■ About this task
Show, from the entries below, every line in which "positive" appears.

── Records shown ──

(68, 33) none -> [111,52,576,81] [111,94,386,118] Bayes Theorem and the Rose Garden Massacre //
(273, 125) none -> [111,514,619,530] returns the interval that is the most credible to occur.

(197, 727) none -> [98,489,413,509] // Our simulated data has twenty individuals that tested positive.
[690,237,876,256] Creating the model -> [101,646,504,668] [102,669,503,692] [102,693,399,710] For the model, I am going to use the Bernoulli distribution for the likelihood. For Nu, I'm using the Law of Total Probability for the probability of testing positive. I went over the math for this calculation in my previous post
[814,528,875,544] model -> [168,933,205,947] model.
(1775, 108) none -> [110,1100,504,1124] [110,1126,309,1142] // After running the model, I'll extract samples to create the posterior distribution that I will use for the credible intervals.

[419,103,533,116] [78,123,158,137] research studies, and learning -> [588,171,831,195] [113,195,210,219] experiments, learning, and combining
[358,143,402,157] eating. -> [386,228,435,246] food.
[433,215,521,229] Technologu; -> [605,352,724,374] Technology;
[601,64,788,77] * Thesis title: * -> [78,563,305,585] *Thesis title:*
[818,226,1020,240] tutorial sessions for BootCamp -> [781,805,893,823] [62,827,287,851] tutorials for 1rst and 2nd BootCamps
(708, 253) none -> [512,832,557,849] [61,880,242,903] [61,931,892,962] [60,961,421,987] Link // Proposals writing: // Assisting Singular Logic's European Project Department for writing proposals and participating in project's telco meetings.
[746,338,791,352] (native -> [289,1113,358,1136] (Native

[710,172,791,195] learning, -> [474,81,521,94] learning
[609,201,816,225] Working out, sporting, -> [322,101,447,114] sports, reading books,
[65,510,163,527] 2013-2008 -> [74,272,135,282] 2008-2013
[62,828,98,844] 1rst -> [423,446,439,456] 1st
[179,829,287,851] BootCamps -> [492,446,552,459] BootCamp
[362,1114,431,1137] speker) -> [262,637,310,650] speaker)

───

■ Output below
(197, 727) none -> [98,489,413,509] // Our simulated data has twenty individuals that tested positive.
[690,237,876,256] Creating the model -> [101,646,504,668] [102,669,503,692] [102,693,399,710] For the model, I am going to use the Bernoulli distribution for the likelihood. For Nu, I'm using the Law of Total Probability for the probability of testing positive. I went over the math for this calculation in my previous post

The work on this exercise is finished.